How Contrave fits into the interplay between brain systems responsible for energy balance and for reward signaling remains to be clarified. “Even though the drug has been approved now, I think maybe more efforts towards the advanced type of understanding of the mechanism of action is warranted here,” Pothos says.

The FDA decided that more efforts towards confirming Contrave’s cardiovascular safety were also warranted and required that these studies be conducted prior to official approval. As a result, four years have elapsed since the FDA’s advisory committee first recommended that Contrave be approved. Dr. Frank Greenway of Pennington Biomedical Research, who helped to design the clinical trials, says that although the study is ongoing, the FDA’s satisfaction with the results to date contributed to the recent approval. “We know that much, but we don’t know the details,” he says. The investigators have not yet been unblinded to the treatment groups.

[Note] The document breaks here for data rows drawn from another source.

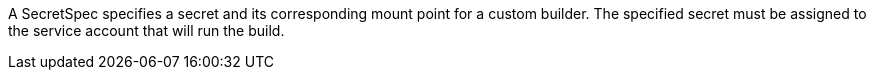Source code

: A SecretSpec specifies a secret and its corresponding mount point for a custom builder. The specified secret must be assigned to the service account that will run the build.
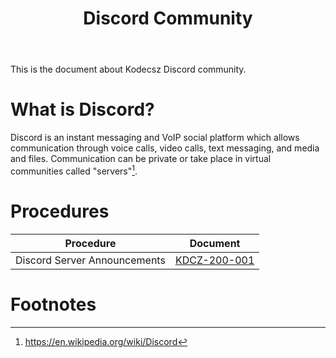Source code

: :PROPERTIES:
:CUSTOM_ID: KDCZ-100-001
:END:
#+title: Discord Community

This is the document about Kodecsz Discord community.

* What is Discord?
Discord is an instant messaging and VoIP social platform which allows communication through voice calls, video calls, text messaging, and media and files. Communication can be private or take place in virtual communities called "servers"[fn:1].

* Procedures
| Procedure                    | Document     |
|------------------------------+--------------|
| Discord Server Announcements | [[file:~/org/docs/kodecsz/procedures/discord_server_announcements.org][KDCZ-200-001]] |


* Footnotes
[fn:1] https://en.wikipedia.org/wiki/Discord
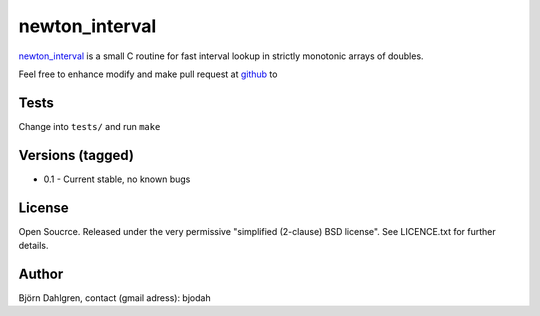 ===============
newton_interval
===============
.. image:: https://travis-ci.org/bjodah/newton_interval.png?branch=master
   :target: https://travis-ci.org/bjodah/newton_interval

newton_interval_ is a small C routine for fast interval lookup in strictly
monotonic arrays of doubles.

Feel free to enhance modify and make pull request at `github`__ to

.. _newton_interval: https://github.com/bjodah/newton_interval

__ newton_interval_

Tests
=====
Change into ``tests/`` and run ``make``

Versions (tagged)
=================
* 0.1 - Current stable, no known bugs

License
=======
Open Soucrce. Released under the very permissive "simplified
(2-clause) BSD license". See LICENCE.txt for further details.

Author
======
Björn Dahlgren, contact (gmail adress): bjodah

Jeffrey Mechanick, Immediate Past President of the American Association of Endocrinology, welcomes any additional help in the fight against obesity. “The FDA needs to change its policy so that it approves drugs a little better,” Mechanick says. “You look at anti-obesity drugs, and there are a lot that are in the pipeline but far fewer are making it out.”

He adds that Contrave is a drug that works, and adding it to the arsenal of existing pharmaceuticals provides more options for each patient to find the right weight loss therapy. “We need lots of variety, just like we have for hypertension and diabetes. Not all people are the same,” Mechanick says.